A team of engineers at the prestigious American University of Stanford have developed automatic clips that can be attached to drones to transform them in robotic birds in able to grasp objects or lean on different surfaces.
These new capabilities would allow flying robots to conserve battery power rather than having to sit still, such as when searching for survivors, or help biologists sample more easily in forests.
“We want to be in capable of landing anywhere, so it’s exciting from an engineering and robotics standpoint, ”said David Lintink, co-author of the Science Robotics article on innovation on Wednesday.
As is often the case with robotics, the project was inspired by animal behavior – in this case the way in which flights land and cling to tree branches – to overcome technical difficulties.
But imitating these birds, which millions of years of evolution have allowed them to cling to branches of different sizes or shapes that are sometimes covered in lichens or cause skidding due to rain, is no easy feat.
To this end, the team at Stanford used high-speed cameras to study how baby parrots land on perches of various sizes and materials: wood, foam, sandpaper and Teflon.

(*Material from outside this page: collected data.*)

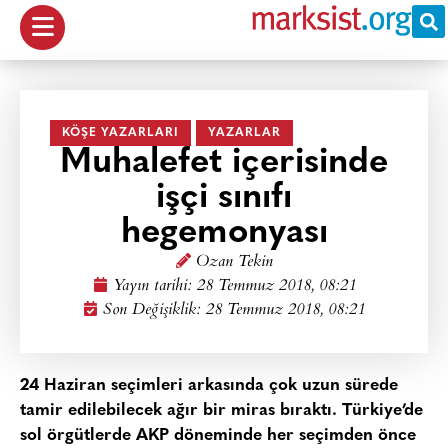
KÖŞE YAZARLARI
YAZARLAR
Muhalefet içerisinde
işçi sınıfı
hegemonyası
Ozan Tekin
Yayın tarihi:
28 Temmuz 2018, 08:21
Son Değişiklik: 28 Temmuz 2018, 08:21
24 Haziran seçimleri arkasında çok uzun sürede
tamir edilebilecek ağır bir miras bıraktı. Türkiye’de
sol örgütlerde AKP döneminde her seçimden önce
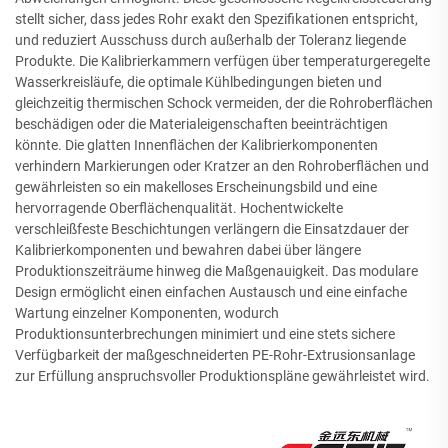
stellt sicher, dass jedes Rohr exakt den Spezifikationen entspricht,
und reduziert Ausschuss durch außerhalb der Toleranz liegende
Produkte. Die Kalibrierkammern verfügen über temperaturgeregelte
Wasserkreisläufe, die optimale Kühlbedingungen bieten und
gleichzeitig thermischen Schock vermeiden, der die Rohroberflächen
beschädigen oder die Materialeigenschaften beeinträchtigen
könnte. Die glatten Innenflächen der Kalibrierkomponenten
verhindern Markierungen oder Kratzer an den Rohroberflächen und
gewährleisten so ein makelloses Erscheinungsbild und eine
hervorragende Oberflächenqualität. Hochentwickelte
verschleißfeste Beschichtungen verlängern die Einsatzdauer der
Kalibrierkomponenten und bewahren dabei über längere
Produktionszeiträume hinweg die Maßgenauigkeit. Das modulare
Design ermöglicht einen einfachen Austausch und eine einfache
Wartung einzelner Komponenten, wodurch
Produktionsunterbrechungen minimiert und eine stets sichere
Verfügbarkeit der maßgeschneiderten PE-Rohr-Extrusionsanlage
zur Erfüllung anspruchsvoller Produktionspläne gewährleistet wird.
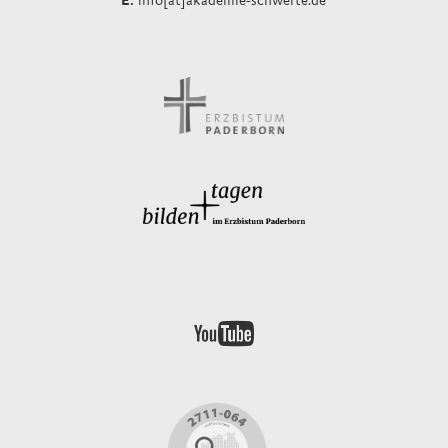
info[at]akademie-schwerte.de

There are also sensors positioned on the branches that record the force with which the birds land and leave.
Scientists noted that while the landing movement was the same in each position, the parrots used their paws to adapt to the differences they encountered.
More specifically, birds wrap their claws around the site they perch on and use soft, folded pads to ensure good adhesion.
To give it the ability to withstand a small drone with four propellers, scientists designed clamps based on the model of a peregrine falcon’s legs.
The printed skeleton in 3D includes motors and fishing line for use as muscles and tendons.
It takes 20 milliseconds to attach the clamps, then the accelerometer tells the robot that the landing is complete.
Finally, the algorithm allows the mechanical bird to maintain balance on a tree branch.
The robot was in able to grab objects that have been thrown at him, such as tennis balls, and land in actual conditions in the forests of the Northwest of the United States.